We have also made minor changes where recent well field work resulted in increased capacity such as in Olkaria and Brady or the resource cooling requires a downward adjustment. Moving to Slide 21, as we discussed last month -- disclosed last month, the continued decrease in forecast for natural gas prices in 2012 and 2013, and the delay of California's greenhouse gas cap-and-trade program has increased the impact of the transition from a fixed to a variable rate for the energy components of our standard offered number for [ph] contract.
The Global Settlement requires us to amend the contracts to reflect pricing option based on a short-run avoided cost methodology with certain applied modifiers until December 2014, and thereafter convert to a mandatory short-run avoided cost methodology pricing. We believe that the green power from the existing plant is valuable and our focus on finding a solution would reflect that.
A benchmark for fixed-price under new long-term contracts is the market price reference approved by -- in December by the California's Public Utilities Commission and reflects the long-term of what it cost for the investor-owned utilities in California. Looking at this slide, you can see the approved pricing for contracts to be signed in 2012 for power plants that will start operation in the years 2012 to 2015.
Turning to Slide 22. Offsetting the impact of the current natural gas prices on our 2012 revenues, are additional generation from new projects and our strong product segment pipeline.
I'd like to review some of the recent developments impacting production and new projects. Our 18-megawatt Tuscarora project was put online in late November and has been selling pre-commercial power since.
In January we performed a test that are required to demonstrate commercial operation and are waiting for the offtaker to accept them. In Hawaii, the PUC approved the PPA for the additional plant and the amendments to the existing PPA, and the plant has been generating power since late December.
For an update on our projects under construction, please turn to Slide 23. In our Olkaria expansion, 2 production wells were completed last year and a third was recently completed.
We believe that the wells are capable of delivering 75% of the required production flow for the expansion, and we are already benefiting from the increased capacity using the operating plant. We're continuing to drill additional wells and are manufacturing and purchasing equipment for the new power plant.
In the McGinness Hills, we recently completed the drilling of the last production well, and are in very advanced stages of construction. We expect completion in third quarter of 2012.
In Wild Rose, 3 wells have been drilled and we are continuing with drilling activity. Late last year, we signed a PPA for 10 megawatts of solar photovoltaic power plant at Heber.
We began construction in the fourth quarter and expect commercial operation within 18 months. There hasn't been much progress in Carson Lake and CD4 where permitting has been slowing down resource development and it's putting a 2013 completion at risk.
In December 2011, we terminated the Carson Lake PPA and joint operating agreement with NV Energy, which will give us the flexibility to adjust the commercial turns to the new project configuration and a new project timeline. We're currently working on coming to terms on a new PPA for the Heber complex which may allow us to generate an additional 6 megawatt there.
The additional output is not included in the table, but is part of our CapEx plan. All in all, we are in the construction phase of 7 projects, most of these are expected to be completed by the end of 2013 and will add between 144 and 149 megawatts to our portfolio.
On Slide 24, you can see the detailed list of projects under development. In Sarulla we made progress in the amendments to the joint operating contracts and the energy sales contracts which will reflect the agreed adjusted tariff and other financial conditions.
We also have an agreement in principle with the Indonesian Ministry of Energy and Mineral Resources and the Ministry of Finance. The execution of these amendment contracts is expected to occur during the first half of 2012.

**Source data:**
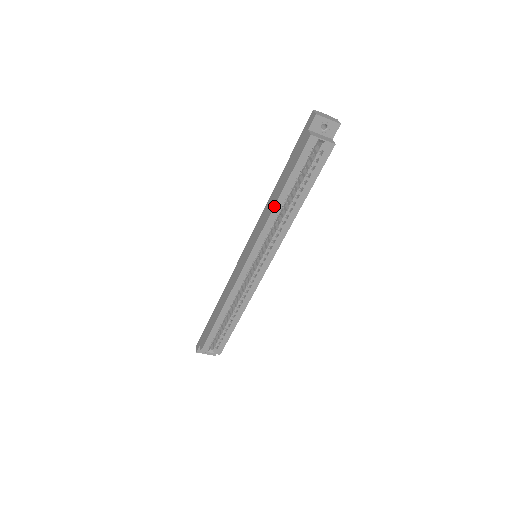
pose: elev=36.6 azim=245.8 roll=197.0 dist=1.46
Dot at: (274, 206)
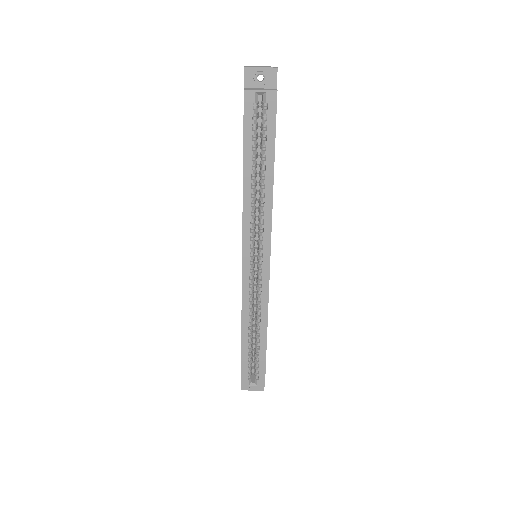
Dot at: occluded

**Set exercise 1:** Reproduce the geothermal project update from "In Wild Rose, 3" to "6 megawatt there.".
**Set exercise 2:** Render this sentence from the geothermal project update in Spanish: "In Wild Rose, 3 wells have been drilled and we are continuing with drilling activity."
**Set exercise 3:** Pick up the geothermal project update after its last sentence and keep writing it.

**Expected output 1:**
In Wild Rose, 3 wells have been drilled and we are continuing with drilling activity. Late last year, we signed a PPA for 10 megawatts of solar photovoltaic power plant at Heber.
We began construction in the fourth quarter and expect commercial operation within 18 months. There hasn't been much progress in Carson Lake and CD4 where permitting has been slowing down resource development and it's putting a 2013 completion at risk.
In December 2011, we terminated the Carson Lake PPA and joint operating agreement with NV Energy, which will give us the flexibility to adjust the commercial turns to the new project configuration and a new project timeline. We're currently working on coming to terms on a new PPA for the Heber complex which may allow us to generate an additional 6 megawatt there.

**Expected output 2:** En Wild Rose se han perforado 3 pozos y seguimos con la actividad de perforación.

**Expected output 3:**
The consortium has mandated certain lenders and the selection and the engagement of due diligence consulting is currently underway. We have reduced our estimates on the size of the current Geyser project based on the resource work that we've done to date.
We may generate an additional 6 megawatts from the Menengai BOT project, which the GDC, owned by the government of Kenya awarded to us. The additional output is not included in the table.
We're currently working on the development of as much as 18 ground-mounted and roof-top projects in Israel. Due to the competitive nature of the solar market, we expect that only a portion of them will come to fruition and have not included any of them in our current portfolio.
Turning to Slide 25. In addition to projects under construction and development, we now have 42 prospects and early exploration activity is yet to begin.
We significantly increased our land position in 2011 and now have approximately 675,000 acres. We continue to work on identifying new prospects while focusing on cost control in this highly prospective phase.
In 2011, we continued to expand our in-house capability to perform well field work and added 3 new rigs, which increased our operating fleet to 1 fixed and 8 mobile rigs. Our fleet is now capable of performing most of the steps from exploration through well, field development and O&M with good schedule and cost control.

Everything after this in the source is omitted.